Susceptibility to acute cognitive dysfunction in aged mice is underpinned by reduced white matter integrity and microgliosis

Affiliations

Susceptibility to acute cognitive dysfunction in aged mice is underpinned by reduced white matter integrity and microgliosis

Dáire Healy et al. Commun Biol. .

Abstract

Age is a significant but heterogeneous risk factor for acute neuropsychiatric disturbances such as delirium. Neuroinflammation increases with aging but the determinants of underlying risk for acute dysfunction upon systemic inflammation are not clear.
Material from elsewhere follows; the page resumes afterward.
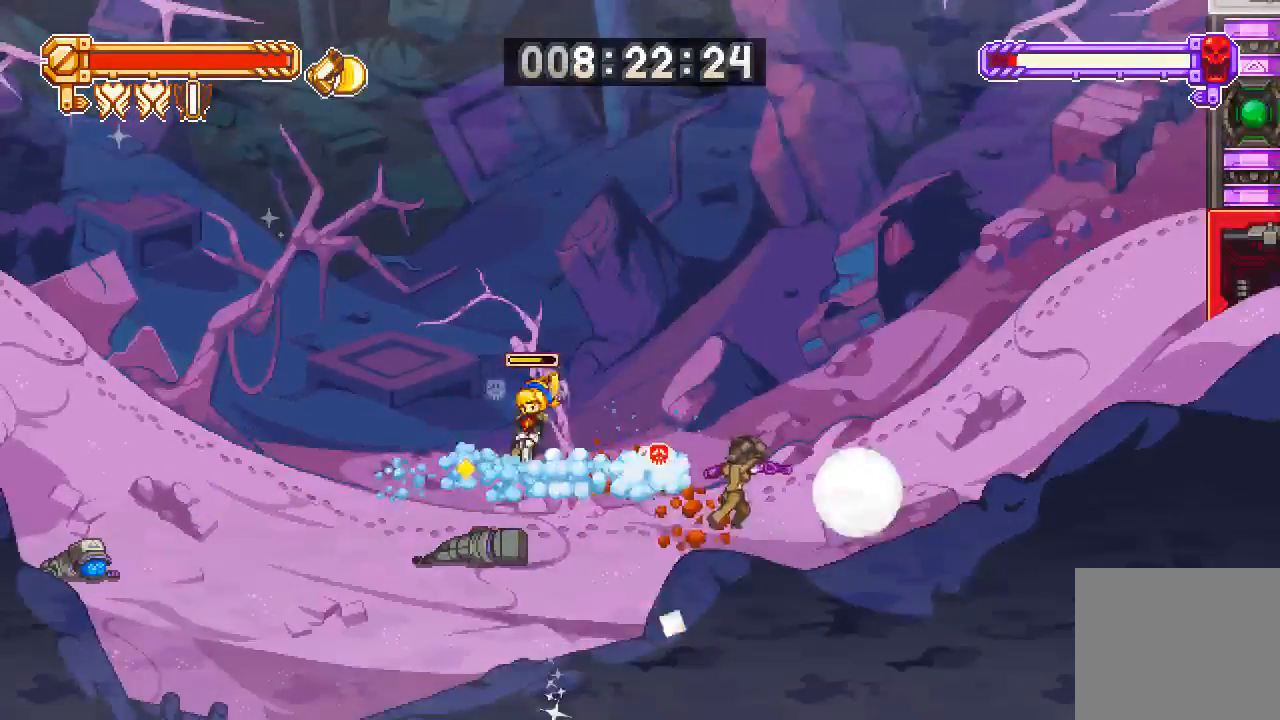
{"dt_ms": 500, "buttons": [], "left_stick": "center", "right_stick": "center", "events": [[50, "SQUARE", "down"], [117, "DPAD_RIGHT", "up"], [117, "SQUARE", "up"], [150, "SQUARE", "down"], [217, "SQUARE", "up"], [250, "SQUARE", "down"], [317, "SQUARE", "up"], [350, "SQUARE", "down"], [383, "SQUARE", "up"], [450, "SQUARE", "down"], [483, "SQUARE", "up"]]}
We hypothesised that, with advancing age, mice would become progressively more vulnerable to acute cognitive dysfunction and that neuroinflammation and neuronal integrity might predict heterogeneity in such vulnerability. Here we show region-dependent differential expression of microglial transcripts, but a ubiquitously observed primed signature: chronic Clec7a expression and exaggerated Il1b responses to systemic bacterial LPS. Cognitive frailty (vulnerability to acute disruption under acute stressors LPS and double stranded RNA; poly I:C) was increased in aged animals but showed heterogeneity and was significantly correlated with reduced myelin density, synaptic loss and severity of white matter microgliosis. The data indicate that white matter disruption and neuroinflammation may be key substrates of the progressive but heterogeneous risk for delirium in aged individuals.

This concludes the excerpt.